With Congress set to take action on three critical bills during Crypto Week, here’s a look at what they’re considering and what it means for the crypto industry.

Crypto week aims to pass three bills into law
The US House Financial Services Committee announced Crypto Week would start on July 14. It will consider three bills, namely:
The Digital Asset Market Clarity Act (CLARITY Act)
Republican Representative French Hill introduced the CLARITY Act only at the end of June. The bill aims to provide a framework for the digital assets industry, including defining the roles of the Securities and Exchange Commission and the Commodity Futures Trading Commission (CFTC).
The crypto industry has long thought that the Howey test, as outlined in the Securities Act of 1933 and the Securities Exchange Act of 1934, is out of date and that the SEC should not apply it nor exercise jurisdiction over digital assets.

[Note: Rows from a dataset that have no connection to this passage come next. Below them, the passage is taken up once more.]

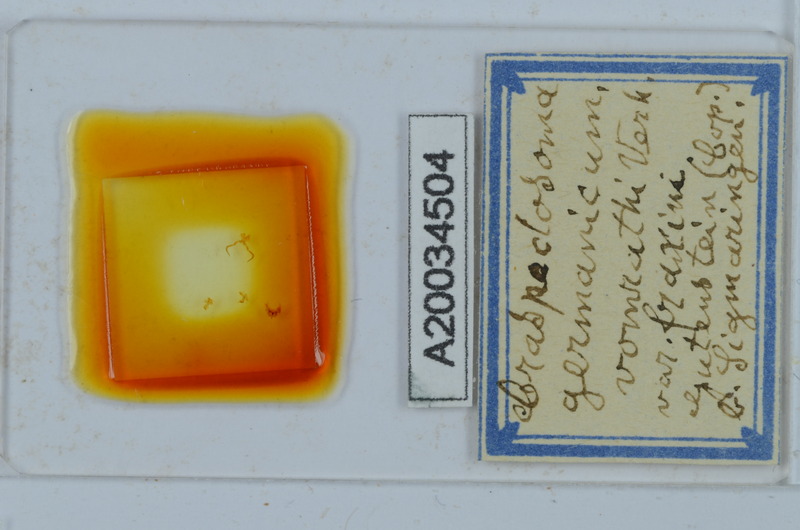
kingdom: Animalia
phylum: Arthropoda
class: Diplopoda
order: Chordeumatida
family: Craspedosomatidae
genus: Craspedosoma
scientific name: Craspedosoma rawlinsii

The CLARITY Act would “provide an exemption from the Securities Act of 1933’s registration requirement for offers of investment contracts involving digital commodities on mature blockchains that meet certain conditions.”
It also defines “mature” blockchains as networks that have a digital commodity “substantially derived from the use and functioning of the blockchain.” It can’t have user restrictions and must limit certain holders to less than 20% of ownership.